* [How to complete this task] Please repeat only the stretch of records running from the first line through the line that contains "CONSIGLIO, DEL 27".

* [Extracted information]
+++
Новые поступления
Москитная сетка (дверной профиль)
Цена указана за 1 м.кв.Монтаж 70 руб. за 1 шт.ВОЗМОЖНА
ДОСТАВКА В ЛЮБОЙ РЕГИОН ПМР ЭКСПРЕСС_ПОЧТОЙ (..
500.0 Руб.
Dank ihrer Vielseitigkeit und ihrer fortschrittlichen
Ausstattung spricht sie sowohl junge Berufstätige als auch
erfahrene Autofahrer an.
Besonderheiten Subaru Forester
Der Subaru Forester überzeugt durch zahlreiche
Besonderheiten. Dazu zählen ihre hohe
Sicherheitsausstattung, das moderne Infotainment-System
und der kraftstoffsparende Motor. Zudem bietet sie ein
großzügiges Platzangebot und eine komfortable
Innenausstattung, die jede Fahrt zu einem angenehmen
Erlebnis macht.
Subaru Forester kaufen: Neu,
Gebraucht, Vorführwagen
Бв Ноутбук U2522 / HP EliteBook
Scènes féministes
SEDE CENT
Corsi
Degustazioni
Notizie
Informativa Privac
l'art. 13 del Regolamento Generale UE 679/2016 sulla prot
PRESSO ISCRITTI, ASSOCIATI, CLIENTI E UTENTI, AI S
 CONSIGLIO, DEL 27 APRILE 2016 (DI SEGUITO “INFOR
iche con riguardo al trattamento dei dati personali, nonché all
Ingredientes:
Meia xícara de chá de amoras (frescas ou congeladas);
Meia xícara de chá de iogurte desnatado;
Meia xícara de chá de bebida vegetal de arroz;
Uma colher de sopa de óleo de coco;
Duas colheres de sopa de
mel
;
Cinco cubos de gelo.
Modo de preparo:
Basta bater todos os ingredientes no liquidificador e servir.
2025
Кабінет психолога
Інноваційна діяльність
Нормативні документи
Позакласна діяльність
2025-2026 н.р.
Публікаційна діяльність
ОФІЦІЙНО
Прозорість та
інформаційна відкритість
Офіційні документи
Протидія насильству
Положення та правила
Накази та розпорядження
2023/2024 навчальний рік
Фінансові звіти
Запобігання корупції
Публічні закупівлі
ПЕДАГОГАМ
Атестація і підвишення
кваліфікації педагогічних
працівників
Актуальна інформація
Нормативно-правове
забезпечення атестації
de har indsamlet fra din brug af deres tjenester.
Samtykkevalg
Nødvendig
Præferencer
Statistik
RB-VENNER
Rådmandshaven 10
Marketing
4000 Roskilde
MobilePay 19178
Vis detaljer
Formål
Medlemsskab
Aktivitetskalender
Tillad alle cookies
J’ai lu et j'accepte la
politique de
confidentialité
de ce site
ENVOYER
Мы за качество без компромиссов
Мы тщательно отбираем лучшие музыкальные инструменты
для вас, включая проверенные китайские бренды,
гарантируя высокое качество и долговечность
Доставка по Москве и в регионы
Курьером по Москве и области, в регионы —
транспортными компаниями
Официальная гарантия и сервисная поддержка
+++
* [Solved exercise]
Новые поступления
Москитная сетка (дверной профиль)
Цена указана за 1 м.кв.Монтаж 70 руб. за 1 шт.ВОЗМОЖНА
ДОСТАВКА В ЛЮБОЙ РЕГИОН ПМР ЭКСПРЕСС_ПОЧТОЙ (..
500.0 Руб.
Dank ihrer Vielseitigkeit und ihrer fortschrittlichen
Ausstattung spricht sie sowohl junge Berufstätige als auch
erfahrene Autofahrer an.
Besonderheiten Subaru Forester
Der Subaru Forester überzeugt durch zahlreiche
Besonderheiten. Dazu zählen ihre hohe
Sicherheitsausstattung, das moderne Infotainment-System
und der kraftstoffsparende Motor. Zudem bietet sie ein
großzügiges Platzangebot und eine komfortable
Innenausstattung, die jede Fahrt zu einem angenehmen
Erlebnis macht.
Subaru Forester kaufen: Neu,
Gebraucht, Vorführwagen
Бв Ноутбук U2522 / HP EliteBook
Scènes féministes
SEDE CENT
Corsi
Degustazioni
Notizie
Informativa Privac
l'art. 13 del Regolamento Generale UE 679/2016 sulla prot
PRESSO ISCRITTI, ASSOCIATI, CLIENTI E UTENTI, AI S
 CONSIGLIO, DEL 27 APRILE 2016 (DI SEGUITO “INFOR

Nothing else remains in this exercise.